- [Task]: From the first line to the last, transcribe the data exactly.
*** Material provided Section Begins ***
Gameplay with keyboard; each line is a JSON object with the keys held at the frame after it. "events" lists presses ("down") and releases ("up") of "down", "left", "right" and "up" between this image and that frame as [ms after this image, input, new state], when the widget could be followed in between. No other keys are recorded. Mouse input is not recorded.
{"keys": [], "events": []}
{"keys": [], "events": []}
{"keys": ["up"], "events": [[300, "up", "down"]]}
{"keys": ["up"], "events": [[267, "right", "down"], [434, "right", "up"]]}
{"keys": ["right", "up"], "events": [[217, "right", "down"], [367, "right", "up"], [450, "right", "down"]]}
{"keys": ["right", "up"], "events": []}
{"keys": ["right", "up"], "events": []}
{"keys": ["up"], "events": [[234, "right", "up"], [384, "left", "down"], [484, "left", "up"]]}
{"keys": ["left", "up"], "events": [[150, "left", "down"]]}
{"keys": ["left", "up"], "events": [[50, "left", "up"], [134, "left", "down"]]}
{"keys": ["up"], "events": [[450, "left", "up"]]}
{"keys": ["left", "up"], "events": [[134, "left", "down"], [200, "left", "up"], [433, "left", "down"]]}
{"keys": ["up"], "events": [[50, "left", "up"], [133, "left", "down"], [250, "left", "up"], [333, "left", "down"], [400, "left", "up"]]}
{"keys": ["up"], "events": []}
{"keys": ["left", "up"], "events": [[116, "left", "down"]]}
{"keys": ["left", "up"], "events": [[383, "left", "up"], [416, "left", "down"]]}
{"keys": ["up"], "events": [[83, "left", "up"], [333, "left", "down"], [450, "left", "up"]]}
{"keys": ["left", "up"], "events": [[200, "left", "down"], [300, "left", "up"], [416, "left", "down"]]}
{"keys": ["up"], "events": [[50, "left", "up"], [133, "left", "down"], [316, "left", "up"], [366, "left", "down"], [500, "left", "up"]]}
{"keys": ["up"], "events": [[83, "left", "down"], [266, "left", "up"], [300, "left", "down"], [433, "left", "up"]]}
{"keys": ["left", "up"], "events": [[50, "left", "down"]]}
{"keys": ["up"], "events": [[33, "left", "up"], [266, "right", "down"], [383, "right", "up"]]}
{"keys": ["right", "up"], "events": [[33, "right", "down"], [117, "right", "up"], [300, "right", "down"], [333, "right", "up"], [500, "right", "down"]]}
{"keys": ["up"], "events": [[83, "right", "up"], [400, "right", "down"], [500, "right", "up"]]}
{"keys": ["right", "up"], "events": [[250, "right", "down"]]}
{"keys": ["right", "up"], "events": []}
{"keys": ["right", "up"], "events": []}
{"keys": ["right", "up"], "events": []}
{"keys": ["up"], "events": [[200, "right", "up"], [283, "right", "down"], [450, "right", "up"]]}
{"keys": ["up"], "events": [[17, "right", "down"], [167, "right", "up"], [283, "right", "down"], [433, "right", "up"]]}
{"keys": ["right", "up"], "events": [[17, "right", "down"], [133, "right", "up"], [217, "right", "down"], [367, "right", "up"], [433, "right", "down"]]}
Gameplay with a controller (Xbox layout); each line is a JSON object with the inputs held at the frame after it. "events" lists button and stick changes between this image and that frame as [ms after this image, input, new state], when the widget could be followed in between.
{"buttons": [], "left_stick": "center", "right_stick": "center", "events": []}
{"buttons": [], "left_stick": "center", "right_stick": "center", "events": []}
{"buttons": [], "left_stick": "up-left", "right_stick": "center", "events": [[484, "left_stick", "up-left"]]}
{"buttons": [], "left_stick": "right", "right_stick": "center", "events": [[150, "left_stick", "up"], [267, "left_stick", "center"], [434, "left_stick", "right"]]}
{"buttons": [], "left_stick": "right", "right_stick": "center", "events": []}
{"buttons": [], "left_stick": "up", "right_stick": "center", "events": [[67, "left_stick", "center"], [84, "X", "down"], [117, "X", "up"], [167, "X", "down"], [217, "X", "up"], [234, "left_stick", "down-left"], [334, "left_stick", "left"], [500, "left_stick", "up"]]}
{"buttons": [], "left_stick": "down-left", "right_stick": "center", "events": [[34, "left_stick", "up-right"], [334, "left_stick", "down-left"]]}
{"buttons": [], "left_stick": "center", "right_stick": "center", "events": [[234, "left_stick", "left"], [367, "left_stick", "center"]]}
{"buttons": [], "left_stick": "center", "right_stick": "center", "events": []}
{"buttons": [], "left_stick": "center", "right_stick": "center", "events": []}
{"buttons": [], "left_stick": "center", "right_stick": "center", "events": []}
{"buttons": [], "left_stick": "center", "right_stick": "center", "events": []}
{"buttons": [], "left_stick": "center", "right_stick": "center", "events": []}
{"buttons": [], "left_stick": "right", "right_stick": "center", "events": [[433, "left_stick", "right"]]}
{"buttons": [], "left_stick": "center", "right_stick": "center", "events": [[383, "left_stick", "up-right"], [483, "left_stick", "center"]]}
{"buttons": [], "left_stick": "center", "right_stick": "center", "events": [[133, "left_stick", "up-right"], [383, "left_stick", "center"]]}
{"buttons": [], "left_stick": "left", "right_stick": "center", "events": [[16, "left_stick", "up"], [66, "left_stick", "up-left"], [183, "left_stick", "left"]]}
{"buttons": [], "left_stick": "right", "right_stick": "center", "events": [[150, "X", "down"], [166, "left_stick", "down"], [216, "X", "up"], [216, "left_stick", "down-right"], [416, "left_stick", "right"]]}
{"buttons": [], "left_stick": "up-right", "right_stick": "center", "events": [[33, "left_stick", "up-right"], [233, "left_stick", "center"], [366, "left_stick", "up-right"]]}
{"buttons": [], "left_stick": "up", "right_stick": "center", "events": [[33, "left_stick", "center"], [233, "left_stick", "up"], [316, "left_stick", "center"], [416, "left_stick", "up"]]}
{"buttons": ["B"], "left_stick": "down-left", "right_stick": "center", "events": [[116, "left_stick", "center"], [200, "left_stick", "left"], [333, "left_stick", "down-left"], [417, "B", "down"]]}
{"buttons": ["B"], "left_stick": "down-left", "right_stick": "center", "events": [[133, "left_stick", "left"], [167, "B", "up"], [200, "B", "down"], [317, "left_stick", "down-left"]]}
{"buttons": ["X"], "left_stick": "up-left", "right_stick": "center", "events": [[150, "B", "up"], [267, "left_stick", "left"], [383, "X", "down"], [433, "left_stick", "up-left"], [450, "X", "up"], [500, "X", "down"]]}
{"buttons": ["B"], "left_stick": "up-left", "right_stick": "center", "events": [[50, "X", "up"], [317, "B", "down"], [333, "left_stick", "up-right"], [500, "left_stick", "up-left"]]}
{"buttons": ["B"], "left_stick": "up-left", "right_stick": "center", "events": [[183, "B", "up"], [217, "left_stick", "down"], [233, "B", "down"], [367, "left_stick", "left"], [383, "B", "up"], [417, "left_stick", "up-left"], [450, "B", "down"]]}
*** Material provided Section Ends ***
- [Output below]:
Gameplay with keyboard; each line is a JSON object with the keys held at the frame after it. "events" lists presses ("down") and releases ("up") of "down", "left", "right" and "up" between this image and that frame as [ms after this image, input, new state], when the widget could be followed in between. No other keys are recorded. Mouse input is not recorded.
{"keys": [], "events": []}
{"keys": [], "events": []}
{"keys": ["up"], "events": [[300, "up", "down"]]}
{"keys": ["up"], "events": [[267, "right", "down"], [434, "right", "up"]]}
{"keys": ["right", "up"], "events": [[217, "right", "down"], [367, "right", "up"], [450, "right", "down"]]}
{"keys": ["right", "up"], "events": []}
{"keys": ["right", "up"], "events": []}
{"keys": ["up"], "events": [[234, "right", "up"], [384, "left", "down"], [484, "left", "up"]]}
{"keys": ["left", "up"], "events": [[150, "left", "down"]]}
{"keys": ["left", "up"], "events": [[50, "left", "up"], [134, "left", "down"]]}
{"keys": ["up"], "events": [[450, "left", "up"]]}
{"keys": ["left", "up"], "events": [[134, "left", "down"], [200, "left", "up"], [433, "left", "down"]]}
{"keys": ["up"], "events": [[50, "left", "up"], [133, "left", "down"], [250, "left", "up"], [333, "left", "down"], [400, "left", "up"]]}
{"keys": ["up"], "events": []}
{"keys": ["left", "up"], "events": [[116, "left", "down"]]}
{"keys": ["left", "up"], "events": [[383, "left", "up"], [416, "left", "down"]]}
{"keys": ["up"], "events": [[83, "left", "up"], [333, "left", "down"], [450, "left", "up"]]}
{"keys": ["left", "up"], "events": [[200, "left", "down"], [300, "left", "up"], [416, "left", "down"]]}
{"keys": ["up"], "events": [[50, "left", "up"], [133, "left", "down"], [316, "left", "up"], [366, "left", "down"], [500, "left", "up"]]}
{"keys": ["up"], "events": [[83, "left", "down"], [266, "left", "up"], [300, "left", "down"], [433, "left", "up"]]}
{"keys": ["left", "up"], "events": [[50, "left", "down"]]}
{"keys": ["up"], "events": [[33, "left", "up"], [266, "right", "down"], [383, "right", "up"]]}
{"keys": ["right", "up"], "events": [[33, "right", "down"], [117, "right", "up"], [300, "right", "down"], [333, "right", "up"], [500, "right", "down"]]}
{"keys": ["up"], "events": [[83, "right", "up"], [400, "right", "down"], [500, "right", "up"]]}
{"keys": ["right", "up"], "events": [[250, "right", "down"]]}
{"keys": ["right", "up"], "events": []}
{"keys": ["right", "up"], "events": []}
{"keys": ["right", "up"], "events": []}
{"keys": ["up"], "events": [[200, "right", "up"], [283, "right", "down"], [450, "right", "up"]]}
{"keys": ["up"], "events": [[17, "right", "down"], [167, "right", "up"], [283, "right", "down"], [433, "right", "up"]]}
{"keys": ["right", "up"], "events": [[17, "right", "down"], [133, "right", "up"], [217, "right", "down"], [367, "right", "up"], [433, "right", "down"]]}
Gameplay with a controller (Xbox layout); each line is a JSON object with the inputs held at the frame after it. "events" lists button and stick changes between this image and that frame as [ms after this image, input, new state], when the widget could be followed in between.
{"buttons": [], "left_stick": "center", "right_stick": "center", "events": []}
{"buttons": [], "left_stick": "center", "right_stick": "center", "events": []}
{"buttons": [], "left_stick": "up-left", "right_stick": "center", "events": [[484, "left_stick", "up-left"]]}
{"buttons": [], "left_stick": "right", "right_stick": "center", "events": [[150, "left_stick", "up"], [267, "left_stick", "center"], [434, "left_stick", "right"]]}
{"buttons": [], "left_stick": "right", "right_stick": "center", "events": []}
{"buttons": [], "left_stick": "up", "right_stick": "center", "events": [[67, "left_stick", "center"], [84, "X", "down"], [117, "X", "up"], [167, "X", "down"], [217, "X", "up"], [234, "left_stick", "down-left"], [334, "left_stick", "left"], [500, "left_stick", "up"]]}
{"buttons": [], "left_stick": "down-left", "right_stick": "center", "events": [[34, "left_stick", "up-right"], [334, "left_stick", "down-left"]]}
{"buttons": [], "left_stick": "center", "right_stick": "center", "events": [[234, "left_stick", "left"], [367, "left_stick", "center"]]}
{"buttons": [], "left_stick": "center", "right_stick": "center", "events": []}
{"buttons": [], "left_stick": "center", "right_stick": "center", "events": []}
{"buttons": [], "left_stick": "center", "right_stick": "center", "events": []}
{"buttons": [], "left_stick": "center", "right_stick": "center", "events": []}
{"buttons": [], "left_stick": "center", "right_stick": "center", "events": []}
{"buttons": [], "left_stick": "right", "right_stick": "center", "events": [[433, "left_stick", "right"]]}
{"buttons": [], "left_stick": "center", "right_stick": "center", "events": [[383, "left_stick", "up-right"], [483, "left_stick", "center"]]}
{"buttons": [], "left_stick": "center", "right_stick": "center", "events": [[133, "left_stick", "up-right"], [383, "left_stick", "center"]]}
{"buttons": [], "left_stick": "left", "right_stick": "center", "events": [[16, "left_stick", "up"], [66, "left_stick", "up-left"], [183, "left_stick", "left"]]}
{"buttons": [], "left_stick": "right", "right_stick": "center", "events": [[150, "X", "down"], [166, "left_stick", "down"], [216, "X", "up"], [216, "left_stick", "down-right"], [416, "left_stick", "right"]]}
{"buttons": [], "left_stick": "up-right", "right_stick": "center", "events": [[33, "left_stick", "up-right"], [233, "left_stick", "center"], [366, "left_stick", "up-right"]]}
{"buttons": [], "left_stick": "up", "right_stick": "center", "events": [[33, "left_stick", "center"], [233, "left_stick", "up"], [316, "left_stick", "center"], [416, "left_stick", "up"]]}
{"buttons": ["B"], "left_stick": "down-left", "right_stick": "center", "events": [[116, "left_stick", "center"], [200, "left_stick", "left"], [333, "left_stick", "down-left"], [417, "B", "down"]]}
{"buttons": ["B"], "left_stick": "down-left", "right_stick": "center", "events": [[133, "left_stick", "left"], [167, "B", "up"], [200, "B", "down"], [317, "left_stick", "down-left"]]}
{"buttons": ["X"], "left_stick": "up-left", "right_stick": "center", "events": [[150, "B", "up"], [267, "left_stick", "left"], [383, "X", "down"], [433, "left_stick", "up-left"], [450, "X", "up"], [500, "X", "down"]]}
{"buttons": ["B"], "left_stick": "up-left", "right_stick": "center", "events": [[50, "X", "up"], [317, "B", "down"], [333, "left_stick", "up-right"], [500, "left_stick", "up-left"]]}
{"buttons": ["B"], "left_stick": "up-left", "right_stick": "center", "events": [[183, "B", "up"], [217, "left_stick", "down"], [233, "B", "down"], [367, "left_stick", "left"], [383, "B", "up"], [417, "left_stick", "up-left"], [450, "B", "down"]]}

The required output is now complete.